## Description of the task:
Rewrite the lines of every entry with "phylum" replaced by "division", keeping everything else the same. Leave out the pictures.

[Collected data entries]
>> start

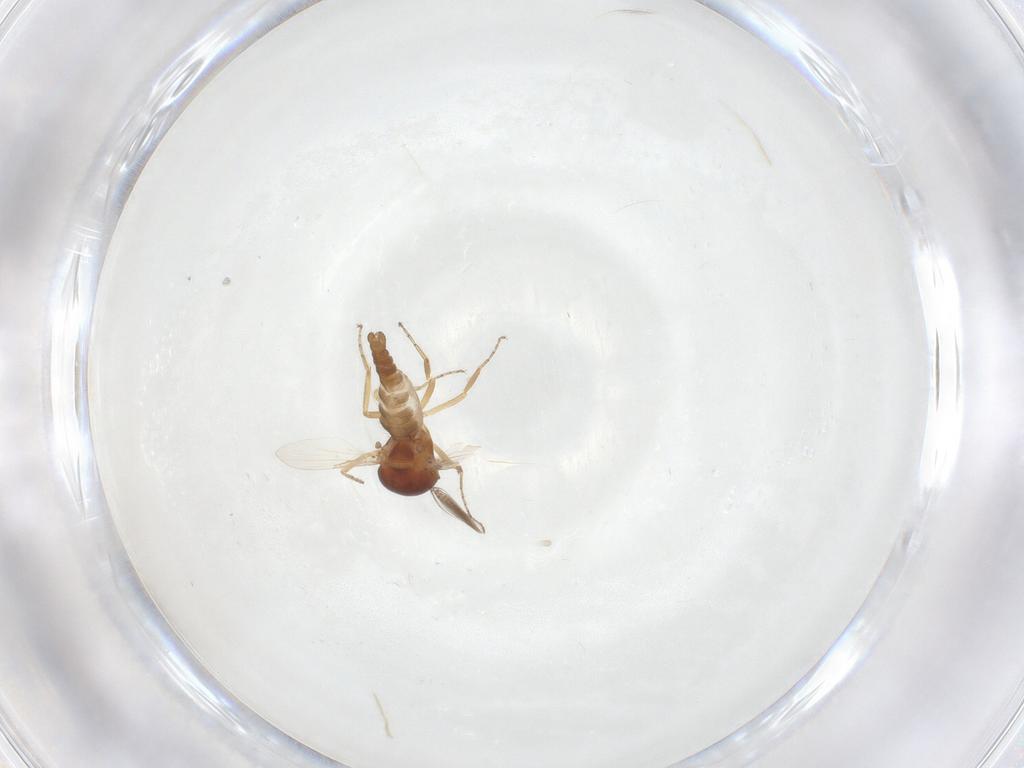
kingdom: Animalia
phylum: Arthropoda
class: Insecta
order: Diptera
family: Ceratopogonidae
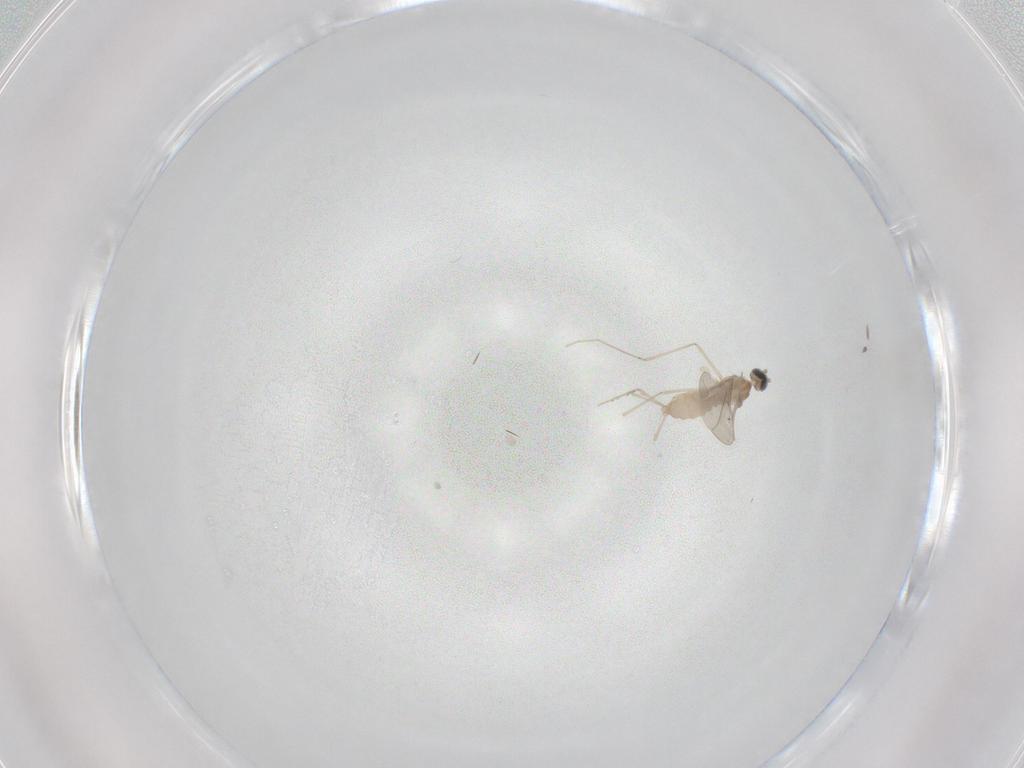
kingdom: Animalia
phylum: Arthropoda
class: Insecta
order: Diptera
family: Cecidomyiidae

>> end

## Solution for this problem:
kingdom: Animalia
division: Arthropoda
class: Insecta
order: Diptera
family: Ceratopogonidae
kingdom: Animalia
division: Arthropoda
class: Insecta
order: Diptera
family: Cecidomyiidae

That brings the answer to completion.